The event was organised as part of the Carbon Literacy Project’s biggest ever climate education-and-action training event, coinciding with the UN COP28 Climate Negotiations.
Participants came from different organisations across the city to learn about the causes and impacts of our everyday carbon emissions — representing a starting point for helping them to tackle climate change.
Anyone who completed the free training and a low carbon pledge form was given the opportunity to become certified as ‘carbon literate’.
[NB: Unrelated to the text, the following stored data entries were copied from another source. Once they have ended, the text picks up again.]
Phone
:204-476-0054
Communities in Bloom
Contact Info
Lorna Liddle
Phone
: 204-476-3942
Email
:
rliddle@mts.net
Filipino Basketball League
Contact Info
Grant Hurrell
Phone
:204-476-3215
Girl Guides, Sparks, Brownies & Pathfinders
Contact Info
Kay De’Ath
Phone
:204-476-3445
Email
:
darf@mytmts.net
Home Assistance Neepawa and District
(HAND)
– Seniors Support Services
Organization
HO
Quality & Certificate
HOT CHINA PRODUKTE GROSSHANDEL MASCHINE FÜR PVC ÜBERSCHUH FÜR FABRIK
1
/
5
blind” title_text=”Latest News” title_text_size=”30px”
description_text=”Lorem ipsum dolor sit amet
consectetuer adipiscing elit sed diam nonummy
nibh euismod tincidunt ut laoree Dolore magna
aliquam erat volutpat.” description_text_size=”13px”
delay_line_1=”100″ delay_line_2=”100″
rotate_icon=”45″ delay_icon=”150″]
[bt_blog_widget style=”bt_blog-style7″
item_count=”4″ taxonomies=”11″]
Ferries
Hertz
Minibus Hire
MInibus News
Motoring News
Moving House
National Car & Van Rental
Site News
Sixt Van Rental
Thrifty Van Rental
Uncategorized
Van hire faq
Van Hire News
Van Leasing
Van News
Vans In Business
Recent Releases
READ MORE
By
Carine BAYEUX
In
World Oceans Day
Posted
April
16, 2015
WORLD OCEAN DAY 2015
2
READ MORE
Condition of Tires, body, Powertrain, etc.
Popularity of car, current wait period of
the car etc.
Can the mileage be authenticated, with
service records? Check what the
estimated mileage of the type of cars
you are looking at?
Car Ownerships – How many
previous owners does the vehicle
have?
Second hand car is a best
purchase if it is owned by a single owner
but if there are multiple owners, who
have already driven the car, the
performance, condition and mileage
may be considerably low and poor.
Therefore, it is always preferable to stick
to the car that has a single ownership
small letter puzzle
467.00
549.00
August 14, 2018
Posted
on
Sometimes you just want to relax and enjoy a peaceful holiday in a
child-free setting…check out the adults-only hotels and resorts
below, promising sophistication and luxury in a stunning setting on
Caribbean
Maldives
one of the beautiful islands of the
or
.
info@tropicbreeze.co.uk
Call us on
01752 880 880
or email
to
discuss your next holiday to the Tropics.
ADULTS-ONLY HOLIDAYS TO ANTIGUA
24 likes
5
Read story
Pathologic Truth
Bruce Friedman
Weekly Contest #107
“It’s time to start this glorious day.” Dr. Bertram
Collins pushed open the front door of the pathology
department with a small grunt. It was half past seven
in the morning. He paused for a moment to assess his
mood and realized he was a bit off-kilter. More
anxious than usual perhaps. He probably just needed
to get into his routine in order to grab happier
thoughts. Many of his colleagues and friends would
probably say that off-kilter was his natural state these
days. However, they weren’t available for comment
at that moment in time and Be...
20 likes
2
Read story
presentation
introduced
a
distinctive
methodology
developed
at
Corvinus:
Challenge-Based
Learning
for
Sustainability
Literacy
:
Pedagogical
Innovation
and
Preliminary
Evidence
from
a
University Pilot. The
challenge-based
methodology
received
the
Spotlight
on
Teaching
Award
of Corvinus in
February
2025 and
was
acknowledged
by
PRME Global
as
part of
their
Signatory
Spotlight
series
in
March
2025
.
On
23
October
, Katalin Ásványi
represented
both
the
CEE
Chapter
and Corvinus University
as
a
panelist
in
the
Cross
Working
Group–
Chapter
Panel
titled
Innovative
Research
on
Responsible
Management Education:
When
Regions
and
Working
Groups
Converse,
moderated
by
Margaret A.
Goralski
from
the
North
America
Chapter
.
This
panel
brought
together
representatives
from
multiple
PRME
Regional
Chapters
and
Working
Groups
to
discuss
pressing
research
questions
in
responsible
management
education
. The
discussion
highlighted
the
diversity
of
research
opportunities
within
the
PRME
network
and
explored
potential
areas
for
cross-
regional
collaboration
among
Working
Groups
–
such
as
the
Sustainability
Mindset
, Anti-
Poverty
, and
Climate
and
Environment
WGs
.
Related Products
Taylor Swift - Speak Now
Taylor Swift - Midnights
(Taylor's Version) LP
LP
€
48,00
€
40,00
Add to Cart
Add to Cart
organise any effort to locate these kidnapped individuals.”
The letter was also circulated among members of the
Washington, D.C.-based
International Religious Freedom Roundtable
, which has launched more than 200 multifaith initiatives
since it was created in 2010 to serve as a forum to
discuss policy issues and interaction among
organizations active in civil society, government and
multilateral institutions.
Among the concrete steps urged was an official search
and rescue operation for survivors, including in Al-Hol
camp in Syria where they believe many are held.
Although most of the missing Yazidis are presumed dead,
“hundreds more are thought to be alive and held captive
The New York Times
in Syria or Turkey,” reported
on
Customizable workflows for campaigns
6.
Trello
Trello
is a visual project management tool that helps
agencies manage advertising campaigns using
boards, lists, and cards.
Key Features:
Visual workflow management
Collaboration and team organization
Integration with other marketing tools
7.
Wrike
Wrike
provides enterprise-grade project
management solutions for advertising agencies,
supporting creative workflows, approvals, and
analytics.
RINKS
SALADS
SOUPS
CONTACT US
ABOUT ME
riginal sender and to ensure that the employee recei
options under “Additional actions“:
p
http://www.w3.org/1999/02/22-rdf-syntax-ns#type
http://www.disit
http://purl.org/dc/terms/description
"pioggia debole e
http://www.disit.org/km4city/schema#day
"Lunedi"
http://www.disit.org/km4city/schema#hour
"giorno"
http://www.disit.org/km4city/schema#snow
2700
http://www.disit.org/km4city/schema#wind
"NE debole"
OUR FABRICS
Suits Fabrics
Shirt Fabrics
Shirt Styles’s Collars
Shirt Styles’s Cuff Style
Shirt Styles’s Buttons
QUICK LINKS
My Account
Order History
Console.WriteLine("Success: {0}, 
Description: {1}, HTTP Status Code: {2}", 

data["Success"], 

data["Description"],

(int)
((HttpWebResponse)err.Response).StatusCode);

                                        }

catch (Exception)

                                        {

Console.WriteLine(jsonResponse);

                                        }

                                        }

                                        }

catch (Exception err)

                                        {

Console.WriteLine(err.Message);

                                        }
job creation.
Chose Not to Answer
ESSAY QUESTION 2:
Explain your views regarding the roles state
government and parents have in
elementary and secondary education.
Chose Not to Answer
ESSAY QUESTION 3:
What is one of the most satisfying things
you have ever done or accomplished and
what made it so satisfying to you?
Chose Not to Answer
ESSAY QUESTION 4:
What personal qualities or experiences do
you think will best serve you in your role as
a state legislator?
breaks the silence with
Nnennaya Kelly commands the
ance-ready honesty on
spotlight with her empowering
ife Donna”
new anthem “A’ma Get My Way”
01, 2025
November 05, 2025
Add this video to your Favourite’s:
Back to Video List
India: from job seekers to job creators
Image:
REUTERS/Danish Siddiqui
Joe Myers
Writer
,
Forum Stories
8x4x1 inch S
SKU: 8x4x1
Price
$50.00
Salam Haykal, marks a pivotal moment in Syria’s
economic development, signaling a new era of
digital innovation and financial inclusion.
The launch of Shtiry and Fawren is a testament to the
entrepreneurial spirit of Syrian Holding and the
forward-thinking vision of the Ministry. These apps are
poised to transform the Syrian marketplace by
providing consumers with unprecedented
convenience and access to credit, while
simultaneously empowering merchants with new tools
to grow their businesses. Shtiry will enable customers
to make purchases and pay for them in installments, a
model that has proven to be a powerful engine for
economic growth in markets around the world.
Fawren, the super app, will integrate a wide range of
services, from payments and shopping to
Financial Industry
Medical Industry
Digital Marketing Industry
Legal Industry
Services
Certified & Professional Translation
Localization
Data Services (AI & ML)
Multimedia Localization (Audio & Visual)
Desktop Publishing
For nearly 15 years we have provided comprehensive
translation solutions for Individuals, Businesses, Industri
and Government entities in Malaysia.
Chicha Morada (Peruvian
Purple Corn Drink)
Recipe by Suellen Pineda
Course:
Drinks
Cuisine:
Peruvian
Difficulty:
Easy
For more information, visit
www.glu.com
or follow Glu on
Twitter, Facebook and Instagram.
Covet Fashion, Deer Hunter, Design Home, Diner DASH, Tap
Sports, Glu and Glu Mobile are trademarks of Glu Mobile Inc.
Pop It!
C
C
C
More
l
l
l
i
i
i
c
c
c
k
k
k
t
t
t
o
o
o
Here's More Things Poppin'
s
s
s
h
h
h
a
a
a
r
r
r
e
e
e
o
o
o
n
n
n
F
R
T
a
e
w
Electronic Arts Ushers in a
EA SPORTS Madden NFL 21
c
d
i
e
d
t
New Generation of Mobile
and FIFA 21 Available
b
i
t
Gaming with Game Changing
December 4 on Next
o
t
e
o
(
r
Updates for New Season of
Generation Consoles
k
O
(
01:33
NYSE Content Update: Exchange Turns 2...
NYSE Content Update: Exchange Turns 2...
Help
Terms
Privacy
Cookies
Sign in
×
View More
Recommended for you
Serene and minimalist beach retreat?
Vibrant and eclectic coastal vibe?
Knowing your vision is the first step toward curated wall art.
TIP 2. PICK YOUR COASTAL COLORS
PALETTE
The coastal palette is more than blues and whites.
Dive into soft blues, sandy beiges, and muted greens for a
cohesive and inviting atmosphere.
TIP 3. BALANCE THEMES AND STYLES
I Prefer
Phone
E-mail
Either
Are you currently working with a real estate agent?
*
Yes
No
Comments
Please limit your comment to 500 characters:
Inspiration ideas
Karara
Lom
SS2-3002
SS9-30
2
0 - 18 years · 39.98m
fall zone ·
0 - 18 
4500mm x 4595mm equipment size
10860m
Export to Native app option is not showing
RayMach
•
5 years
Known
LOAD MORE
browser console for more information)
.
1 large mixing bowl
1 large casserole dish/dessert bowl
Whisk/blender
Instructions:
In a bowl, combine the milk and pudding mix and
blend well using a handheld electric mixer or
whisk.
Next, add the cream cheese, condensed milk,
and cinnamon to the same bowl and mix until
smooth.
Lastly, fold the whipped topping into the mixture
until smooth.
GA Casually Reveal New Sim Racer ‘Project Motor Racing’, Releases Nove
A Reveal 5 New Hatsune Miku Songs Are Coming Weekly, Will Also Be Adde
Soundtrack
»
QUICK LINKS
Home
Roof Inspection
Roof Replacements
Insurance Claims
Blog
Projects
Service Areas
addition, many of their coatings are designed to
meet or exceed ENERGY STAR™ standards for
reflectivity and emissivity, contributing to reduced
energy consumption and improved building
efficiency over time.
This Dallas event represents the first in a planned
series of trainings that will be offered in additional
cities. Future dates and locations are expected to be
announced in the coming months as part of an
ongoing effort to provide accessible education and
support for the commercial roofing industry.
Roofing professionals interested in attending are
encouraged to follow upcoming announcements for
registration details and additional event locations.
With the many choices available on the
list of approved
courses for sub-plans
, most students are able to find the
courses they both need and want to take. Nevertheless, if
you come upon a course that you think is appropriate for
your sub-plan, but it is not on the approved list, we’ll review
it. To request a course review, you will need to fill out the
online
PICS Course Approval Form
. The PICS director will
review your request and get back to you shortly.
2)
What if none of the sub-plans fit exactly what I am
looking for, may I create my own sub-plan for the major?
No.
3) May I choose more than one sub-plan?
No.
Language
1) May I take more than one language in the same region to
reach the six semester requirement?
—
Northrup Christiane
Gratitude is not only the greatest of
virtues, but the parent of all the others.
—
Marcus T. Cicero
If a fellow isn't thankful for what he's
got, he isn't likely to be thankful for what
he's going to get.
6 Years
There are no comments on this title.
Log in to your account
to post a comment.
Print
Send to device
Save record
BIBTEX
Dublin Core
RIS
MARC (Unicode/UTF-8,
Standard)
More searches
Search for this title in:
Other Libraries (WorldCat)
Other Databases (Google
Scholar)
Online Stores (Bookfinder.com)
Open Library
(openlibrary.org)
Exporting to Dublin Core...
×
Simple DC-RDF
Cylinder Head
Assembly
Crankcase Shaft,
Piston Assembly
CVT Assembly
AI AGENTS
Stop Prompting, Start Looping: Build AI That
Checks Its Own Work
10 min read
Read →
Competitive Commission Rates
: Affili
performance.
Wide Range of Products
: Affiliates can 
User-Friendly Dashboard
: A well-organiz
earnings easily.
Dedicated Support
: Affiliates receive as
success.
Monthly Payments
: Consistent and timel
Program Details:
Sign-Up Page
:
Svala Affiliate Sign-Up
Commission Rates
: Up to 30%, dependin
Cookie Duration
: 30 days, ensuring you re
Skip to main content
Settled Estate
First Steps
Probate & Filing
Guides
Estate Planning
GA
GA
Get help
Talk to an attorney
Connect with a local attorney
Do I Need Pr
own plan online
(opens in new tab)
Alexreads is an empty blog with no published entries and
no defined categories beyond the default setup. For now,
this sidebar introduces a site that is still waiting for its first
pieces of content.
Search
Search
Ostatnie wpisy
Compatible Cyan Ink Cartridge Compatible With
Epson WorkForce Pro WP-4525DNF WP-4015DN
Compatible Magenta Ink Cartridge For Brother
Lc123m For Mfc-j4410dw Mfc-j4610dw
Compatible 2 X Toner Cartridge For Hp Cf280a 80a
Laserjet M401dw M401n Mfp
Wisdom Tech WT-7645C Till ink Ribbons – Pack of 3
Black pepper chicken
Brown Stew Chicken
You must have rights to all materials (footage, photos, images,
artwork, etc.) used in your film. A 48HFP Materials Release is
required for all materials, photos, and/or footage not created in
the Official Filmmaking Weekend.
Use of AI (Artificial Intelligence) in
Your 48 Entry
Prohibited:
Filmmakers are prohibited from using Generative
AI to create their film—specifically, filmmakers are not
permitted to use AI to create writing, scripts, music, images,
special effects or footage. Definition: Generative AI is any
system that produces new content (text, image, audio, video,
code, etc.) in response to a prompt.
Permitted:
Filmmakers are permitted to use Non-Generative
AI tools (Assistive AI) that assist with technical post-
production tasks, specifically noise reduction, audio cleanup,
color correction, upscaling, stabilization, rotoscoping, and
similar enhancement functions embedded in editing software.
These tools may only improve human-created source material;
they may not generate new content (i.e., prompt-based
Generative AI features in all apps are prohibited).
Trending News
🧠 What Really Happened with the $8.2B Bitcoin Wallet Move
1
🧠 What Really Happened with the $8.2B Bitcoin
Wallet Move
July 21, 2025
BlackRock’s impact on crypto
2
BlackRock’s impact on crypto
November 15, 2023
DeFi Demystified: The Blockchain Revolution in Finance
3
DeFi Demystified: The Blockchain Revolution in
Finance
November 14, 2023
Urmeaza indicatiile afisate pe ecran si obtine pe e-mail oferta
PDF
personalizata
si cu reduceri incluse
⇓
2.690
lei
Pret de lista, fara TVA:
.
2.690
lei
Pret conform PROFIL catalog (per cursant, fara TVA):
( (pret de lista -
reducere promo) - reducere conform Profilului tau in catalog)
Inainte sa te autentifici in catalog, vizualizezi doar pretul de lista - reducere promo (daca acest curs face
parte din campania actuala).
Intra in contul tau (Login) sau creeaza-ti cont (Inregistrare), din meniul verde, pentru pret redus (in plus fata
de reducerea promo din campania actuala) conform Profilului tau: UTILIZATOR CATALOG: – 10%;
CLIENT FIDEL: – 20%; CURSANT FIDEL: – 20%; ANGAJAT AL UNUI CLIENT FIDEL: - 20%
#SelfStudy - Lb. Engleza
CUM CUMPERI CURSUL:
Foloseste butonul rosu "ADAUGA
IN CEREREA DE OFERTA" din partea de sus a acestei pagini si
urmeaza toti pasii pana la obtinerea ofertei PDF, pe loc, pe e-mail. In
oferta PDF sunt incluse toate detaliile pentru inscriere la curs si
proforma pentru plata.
Dr Paul Barratt, Senior Lecturer at Staffordshire University, said: “This event was part of the University’s civic responsibility and its commitment to reduce greenhouse gas emissions. Participants can take away discussions from this event and share what they’ve learnt with friends, family and colleagues.”
In total, a huge 2,303 individuals were trained on Carbon Literacy Action Day 2023. This is four times the amount trained during last year’s event.
The 2,303 learners trained on the day came from 225 organisations across 12 nations and will go on to save approximately 6,000 tonnes of CO2e.
Alongside Staffordshire University, 75 training providers took part, who offered 102 courses, representing 28 sectors of society and spanning 10 nations.
Dr Paul Barratt added: “As a result of the day, 4,606 actions were pledged to tackle the climate crisis from learners all over the world and every individual trained will make significant changes to their carbon footprint, reducing the effects of climate change and influencing their peers to follow suit.
“Thank you to everyone who took part in our Big Community Carbon Literacy Day. These record-breaking results are a true testament to the power of the Carbon Literacy community.”
Staffordshire University is a Bronze Award Carbon Literate Organisation and Carbon Literacy Training is available to all its students and staff.
The Carbon Literacy Project is a unique training scheme that helps Universities, their students, and their staff to understand the carbon impacts of their everyday actions and help them make informed choices to address climate change and reduce carbon emissions.